• **INSTRUÇÕES DAS TAREFAS**
A – Liste os argumentos que o Brasil apresenta, no texto sobre a tarifa dos EUA, para contestar a medida.
B – Com base no texto sobre a tarifa dos EUA, explique por que especialistas e o governo brasileiro alertam que a medida pode agravar o trabalho forçado, em uma a três frases.

Tarifa dos EUA pode agravar trabalho forçado que diz combater

EUA justificam novas tarifas ao Brasil com suposto trabalho forçado; entenda
Tarifa dos EUA pode agravar trabalho forçado que diz combater

Os Estados Unidos impuseram uma nova tarifa de 12,5% sobre produtos brasileiros, justificando-a como uma medida para combater o trabalho forçado. No entanto, especialistas e o governo brasileiro alertam que restrições comerciais amplas podem agravar a pobreza e dificultar a cooperação internacional necessária para solucionar o problema. O Brasil contesta a medida, argumentando que ela carece de base factual e ignora os esforços nacionais de combate ao trabalho escravo, sugerindo que o objetivo real pode ser pressão comercial.

  • Os EUA justificam a nova tarifa de 12,5% sobre produtos brasileiros como combate ao trabalho forçado, citando a falta de mecanismos suficientes em 86 países para impedir a entrada de mercadorias produzidas sob exploração.

• **OS DADOS**
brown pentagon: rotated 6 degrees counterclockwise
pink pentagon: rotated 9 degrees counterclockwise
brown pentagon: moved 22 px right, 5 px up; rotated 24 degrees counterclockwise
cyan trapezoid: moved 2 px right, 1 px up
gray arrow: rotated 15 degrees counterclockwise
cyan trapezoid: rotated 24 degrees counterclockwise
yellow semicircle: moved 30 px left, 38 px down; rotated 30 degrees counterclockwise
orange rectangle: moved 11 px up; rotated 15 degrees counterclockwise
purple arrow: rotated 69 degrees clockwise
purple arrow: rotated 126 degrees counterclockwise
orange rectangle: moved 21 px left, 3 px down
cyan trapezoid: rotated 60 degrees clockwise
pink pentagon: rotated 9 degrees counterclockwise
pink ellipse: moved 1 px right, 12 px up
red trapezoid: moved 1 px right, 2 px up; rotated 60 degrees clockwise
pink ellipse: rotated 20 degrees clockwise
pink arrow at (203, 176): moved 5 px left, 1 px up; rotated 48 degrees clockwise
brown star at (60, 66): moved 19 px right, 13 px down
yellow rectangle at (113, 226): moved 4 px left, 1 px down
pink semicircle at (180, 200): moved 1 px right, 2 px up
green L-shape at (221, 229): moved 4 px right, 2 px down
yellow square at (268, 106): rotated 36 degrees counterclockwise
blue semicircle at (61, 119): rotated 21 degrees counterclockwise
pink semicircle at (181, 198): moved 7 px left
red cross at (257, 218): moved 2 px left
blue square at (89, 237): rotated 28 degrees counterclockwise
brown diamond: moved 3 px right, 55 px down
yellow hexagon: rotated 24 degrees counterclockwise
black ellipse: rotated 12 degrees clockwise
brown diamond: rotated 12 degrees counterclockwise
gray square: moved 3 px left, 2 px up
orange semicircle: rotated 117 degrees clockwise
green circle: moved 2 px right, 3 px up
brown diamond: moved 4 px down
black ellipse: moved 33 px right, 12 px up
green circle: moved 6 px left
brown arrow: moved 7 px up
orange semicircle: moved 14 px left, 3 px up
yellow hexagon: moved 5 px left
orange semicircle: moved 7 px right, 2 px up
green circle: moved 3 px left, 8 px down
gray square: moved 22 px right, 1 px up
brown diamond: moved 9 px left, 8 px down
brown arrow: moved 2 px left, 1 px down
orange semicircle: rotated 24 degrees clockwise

• **RESPOSTAS DAS TAREFAS**
A –
- A medida carece de base factual.
- A medida ignora os esforços nacionais de combate ao trabalho escravo.
- O objetivo real da medida pode ser pressão comercial.

B – Segundo eles, restrições comerciais amplas podem agravar a pobreza. Além disso, podem dificultar a cooperação internacional necessária para solucionar o problema.